Seres humanos precisam de lembranças como ceramistas precisam de argila. Nosso reservatório de memórias é um quarto escuro onde guardamos experiências de diferentes matizes (aquele pôr do sol em bela companhia, o verde gritante de periquitos em revoada, o fantasma cor de medo que nos assombrou um dia), densidades (a delicadeza da seda, a fofura da lã ainda na ovelha, a espessura doce do mingau de aveia), cheiros (perfume de musgo em parede fria, terra molhada lá longe quando a chuva anda por perto, cheiro de sol nas roupas do quarador) e sabores (o gosto de saudade na batatinha frita que vovó fazia, o amargo do remédio que se toma por amor a quem nos ama, o doce do beijo roubado).
Coletamos lembranças pelas barrancas da vida e, com elas, moldamos nossas verdades como o ceramista conforma o barro à imagem e semelhança de seu criativo saber. Reunimos memórias diferentes, amassamos o passado até se tornar trabalhável, retirando impurezas inconvenientes a nosso projeto e, às vezes, umedecendo a mistura com lágrimas de alegria, tristeza ou poesia. Modelamos lembranças deixando impressões na verdade inventada que, então, vai ao forno de nossas paixões, onde queima e requeima até solidificar-se.

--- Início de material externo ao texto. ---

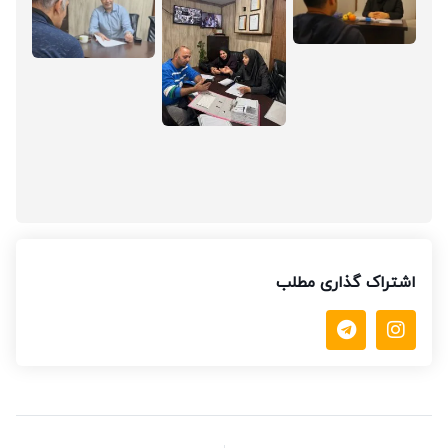
اشتراک گذاری مطلب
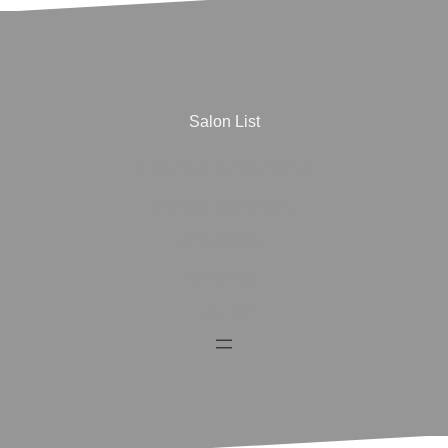
Salon List
HIGASHINAGASAKI
TOKOROZAWA
KAWAGOE
SAYAMA
IRUMA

O ceramista, entretanto, percebe a diferença entre a argila e o objeto criado ao passo que nós chamamos de lembrança as úteis “verdades” que fabricamos para embelezar ou simplificar a vida. O passado é complexo demais. Tem muitos acontecimentos que jamais compreenderemos por inteiro. As pessoas, além de complexas, mudam com o tempo. Precisamos simplificar pessoas e fatos para calcular nossos próximos passos. Isso até funciona se soubermos a hora de jogar ao chão as “verdades” antigas que não servem mais, estilhaçando convicções incorretas.
Em um mundo mutável, verdades são provisórias e deveriam ser mantidas longe de paixões solidificadoras. Só assim continuarão maleáveis como deve ser o que se pretende eterno.